Patch schön und gut, aber das jedes mal meine Anpassungen der Waffen und Fahrzeuge vertauscht werden geht mir langsam auf den Keks.


----------



## Bandicoot (19. November 2014)

Deine wurden nur vertauscht. Bei mir war alles auf Reset. Schon wieder alle Anpassungen neu Einstellen, nach jeden DLC das selbe.  
Nachdem ich mich unter 16 Gold Packs freigegraben hab, hats 3,5 Kippen gedauert und alles war wieder drin


----------



## xActionx (19. November 2014)

Maxicus schrieb:


> Die RDS Visiere sind unverändert. Das Coyote also auch. Die Holo Visiere leuchten aber wesentlich mehr, ich glaube auch die Lasermarker wurden dahingehen angepasst. Wenn du den roten Marker nutzen solltes könnte es daran liegen. Ansonnsten dürfte sich am Coyote eigentlich nichts geändert haben.


 
Am Coyote und am Cobra wurde definitiv was verändert... Der Reddot ist jetzt viel heller und dicker.


----------



## R1t4l1n (20. November 2014)

Ich hab nur 17 Gold-Battlepacks. Gabs nicht schon immer für alle 100 oder 150 kills ein spez. Waffenbattlepack?


----------



## Atlas (20. November 2014)

konsolen/pczocker schrieb:


> Eine kleine Anmerkung dazu: Der Patch ist je nach Plattform anscheinend ziemlich verschieden in seiner Größe. Die PS4 sagt 3,17 GB. Der DLC ist aber auch ca. 6 GB (6,3)groß.
> Ich habe grade mal nach gesehen. Damit ist die PS4 Version (mit den 5DLC) jetzt insgesamt 65,57 GB groß und das obwohl die Texturen und so ja nur in einer Qualität vorliegen müssen Wie groß ist den bitte erst die PC Version?



56,3 GB mit allen DLCs


----------
====
Woran macht xActionx im Textauszug fest, dass am Coyote und am Cobra definitiv etwas verändert wurde? Antworte in ein bis drei Sätzen. Das Material steht in keinem Zusammenhang mit dem Textauszug.

GEGEBENES MATERIAL
====
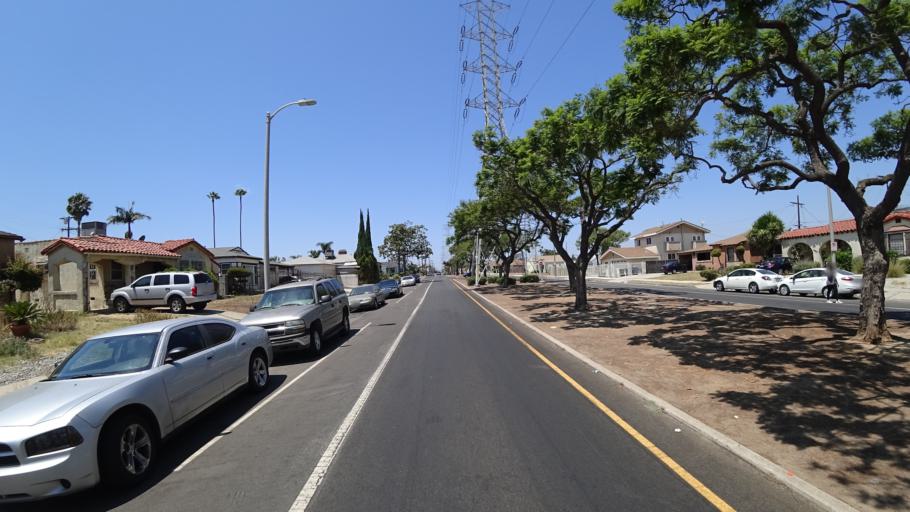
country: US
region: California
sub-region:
====
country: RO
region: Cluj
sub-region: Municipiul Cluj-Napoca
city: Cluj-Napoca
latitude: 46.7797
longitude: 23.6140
====
ANTWORT
Für xActionx ist der Reddot jetzt viel heller und dicker. Daran erkennt er, dass am Coyote und am Cobra definitiv etwas verändert wurde.